Alex Baldock, group chief executive of Dixons Carphone, said: “Customers are changing how they buy technology, and Dixons Carphone must change with them. We’re underway with a fundamental transformation to do so. Today’s tough decision is an essential part of that, the next step in making our UK mobile business a success for customers, colleagues and other shareholders. Clearly, with unsustainable losses of £90m expected this year, Mobile is currently holding back the whole business. There’s never an easy time for an announcement like this, but the turbulent times ahead only underline the importance of acting now.”
Baldock said that he knew the news would be upsetting for staff and that those who were made redundant would receive enhanced redundancy, along with any bonuses or share awards that they have earned and would support them in finding new jobs.
“But though this is by far the toughest decision we’ve had to make, it is necessary,” he said. “We must follow our customers. They want help with all technology, all in one place, and this trend is only going to accelerate in a more connected 5G world. So customers are increasingly heading, not just to our large and growing online business, but into our big stores, where they can find all the experts and tech – mobiles, computers, TVs, smart tech, appliances, gaming and all the rest – they need. But they can’t find all this in the small mobile-only stores that are one twentieth of the size; they’re visiting these less and these stores are losing more money as a result.

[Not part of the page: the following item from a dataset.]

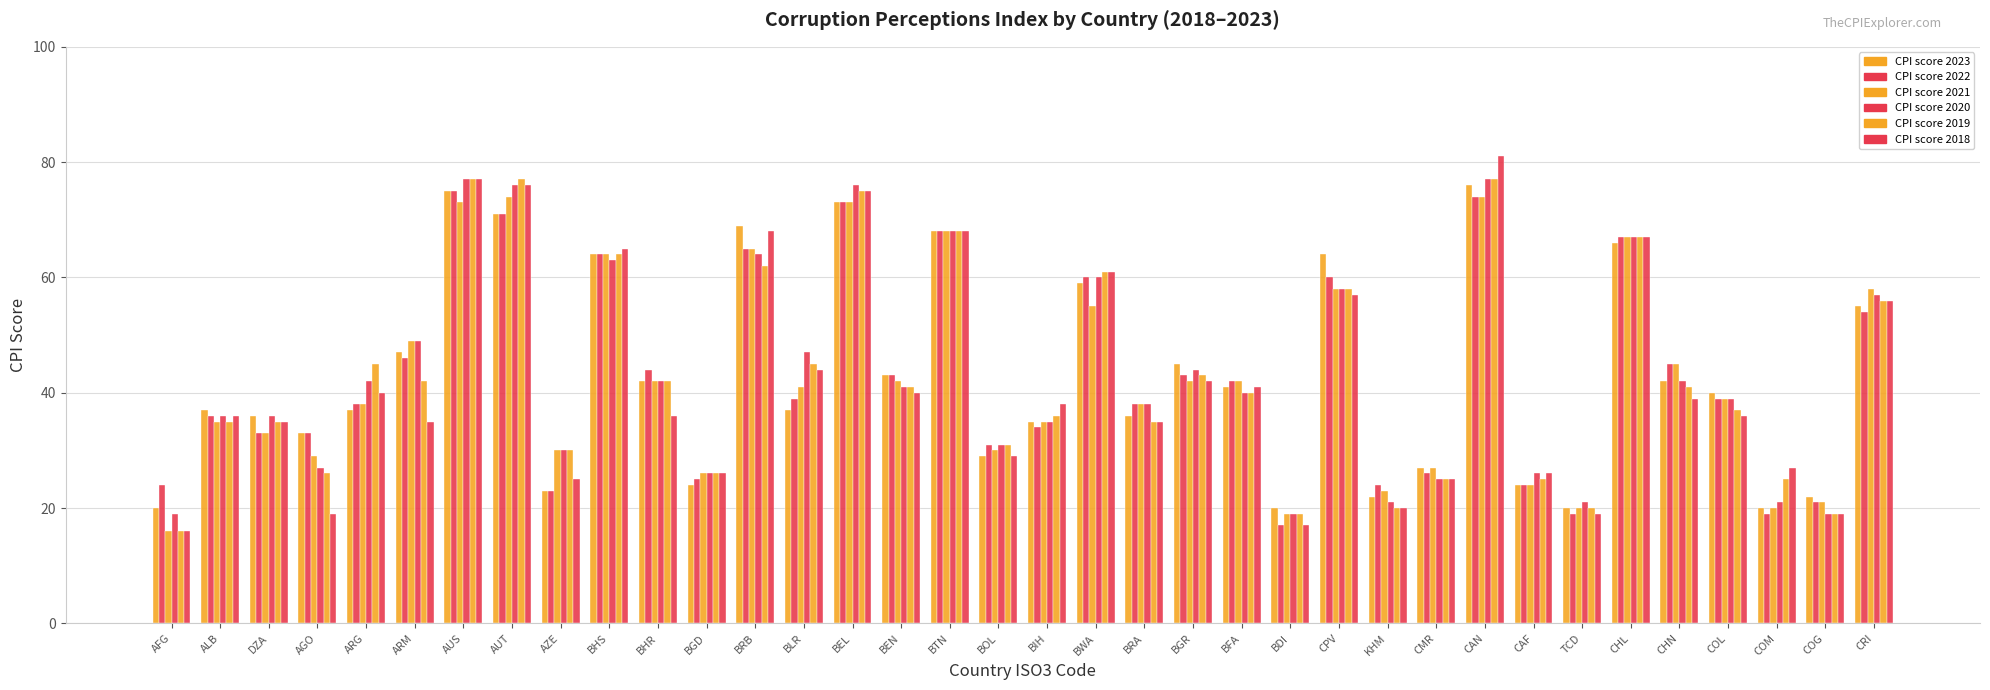

How many bars are there in each group?

6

“That’s why we’re committed to our more than 300 big stores around the UK, why we’re investing tens of millions of pounds in them and in the thousands of expert colleagues who work in them. But it’s also why sadly we have to close the small stores. Mobile will be part of the one, joined-up business that customers want and that’s essential for our transformation. Today’s announcement is about ensuring we’re ready for that future, and staying on track for future success.”
Dixons Carphone says it has not yet felt the full effect of Covid-19 coronavirus, although it is preparing for that. The strongest impact so far, it says, has been in its airport-based Dixons Travel shops which have been affected by a sharp drop in passenger numbers in recent weeks. The group expects profit from this division to be down by about £5m in the current year although overall adjusted pre-tax profits are on track to come in at about £210m in its current financial year.
Dixons says that the effect on its supply chain has been limited and that it has worked with suppliers to get stock from unaffected areas.
In its UK and international electricals business – which accounts for more than 80% of group revenue – online sales have been strong and store sales have held up across its markets. Sales of fridges, freezers, small domestic appliances and laptops have all risen as customers prepare for time at home. The business said it was ready to switch fulfilment from shops to online and direct channels if that proved necessary.
“As a group,” it said in today’s update, “we are monitoring the situation closely. The turbulent times ahead underline the importance of acting now and staying on track with our longer-term omnichannel transformation of the group. We are aware that our stores could experience a significant reduction in sales in the months ahead and we are modelling a range of downside scenarios and planning accordingly."
Its Greek shops are expected to shut on March 18 and be closed for at least two weeks.
The retailer says it has substantial headroom on its bank lending, which is not due to mature for at two and a half years.
Dixons Carphone currently operates through 1,500 shops and 16 websites in eight countries, including the UK, Ireland, the Nordics and Greece. Its total workforce of 42,000 people includes 28,000 in the UK and Ireland.